Tourné en décors naturels pendant neuf mois pour un budget très élevé (pour le studio Gaumont, c’était un risque à prendre), le film se révèle si personnel et important pour son auteur que ce dernier impose à ses acteurs, pour la plupart très peu connus du public, de plonger en apnée pour de vrai. Et du côté des acteurs, aux côtés de valeurs sûres (son acteur fétiche Jean Reno et une Rosanna Arquette remarquée dans "Recherche Susan désespérément"), c’est le rôle de Jacques Mayol qui sera déterminant. Besson pense dès le départ à Christophe Lambert, qui sera obligé de décliner l’offre suite à une otite attrapée lors de son baptême de plongée. C’est donc l’inconnu Jean-Marc Barr qui écope du rôle.

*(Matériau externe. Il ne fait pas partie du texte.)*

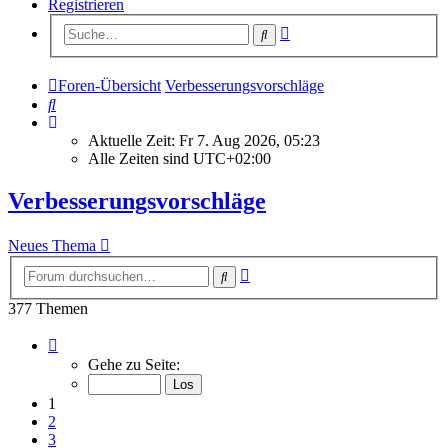
Registrieren
Erweiterte
Suche
Suche
Foren-Übersicht
Verbesserungsvorschläge
Suche
Aktuelle Zeit: Fr 7. Aug 2026, 05:23
Alle Zeiten sind
UTC+02:00
Verbesserungsvorschläge
Neues Thema
Erweiterte
Suche
Suche
377 Themen
Seite
1
Gehe zu Seite:
von
16
1
2
3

Un choix absolument parfait : le jeu extraterrestre de ce jeune acteur a cela de sidérant qu’il offre un mystère quasi métaphysique à un personnage aussi étrange, encore bloqué au stade de l’enfance, incapable de répondre pleinement à l’appel de l’amour terrestre lorsque les créatures de la mer (les dauphins) se rappellent à lui. On peut carrément considérer que c’est au regard et au charisme de Barr que le film doit une large partie de sa puissance émotionnelle.
BLUE DIVING
Maintenant, retour au présent : peut-on adopter le même ressenti qu’avant en revoyant aujourd’hui "Le Grand Bleu" ? Etrangement oui, le film n’ayant pas vieilli sur le plan visuel, même si la récurrence (pour le coup injustifiée) de la courte focale dans la mise en scène de Besson continue de susciter un certain agacement. Signe d’un style malgré tout solide qui aura traversé le temps sans trop d’encombre, tout ce qui a pu forger l’aura culte du film reste bel et bien intact : la musique hypnotique d’Eric Serra, la virilité décomplexée de Jean Reno (à noter que le vrai Enzo Molinari, irrité par le film, bloqua sa distribution en Italie pendant une dizaine d’années), le sourire de Rosanna Arquette, les paysages idylliques de la Sicile et de la Grèce, le ballet sous-marin des dauphins, la bouleversante scène finale, et surtout, cette façon de donner au bleu de la mer le relief d’un liquide amniotique dans lequel le héros aime à se mouvoir, souvent sans limite de temps. Des éléments purement sensitifs, ancrés dans une mise en scène marquée par la pure combinaison image/son, et qui, à bien des égards, réussissent à rabattre au second plan le sujet central de l’intrigue (une compétition d’apnée).
Pour autant, un petit regret aura pu parfois s’installer dans la sphère cinéphile, en particulier chez les spectateurs ayant nourri trop d’espoirs en se pâmant devant la superbe affiche du film : pour un film qui s’appelle "Le Grand Bleu", pourquoi la majorité du film (déjà très long en soi) se passe sur le plancher des vaches ? Un reproche justifié que Besson aura réparé des années plus tard : d’abord en offrant au public une excellente version longue de son film, ensuite en signant le sublime "Atlantis", ballet sous-marin sans scénario ni dialogues, marquée par l’omniprésence du bleu et de la faune des océans. Là, pour le coup, on se noyait littéralement dans « le grand bleu », avec la ferme envie de ne jamais le quitter. Une interprétation qui relie notre condition de spectateur à celle de Jacques Mayol dans l’ultime scène du "Grand Bleu" : une fois que l’humain est descendu au fond des abysses, voilà qu’un dauphin vient l’emporter vers cet autre monde qu’il a toujours cherché. C’est triste, mais c’est beau. C’est tout, mais c’est beaucoup. Ça n’a l’air de rien, mais c’est pourtant du vrai (et grand) cinéma.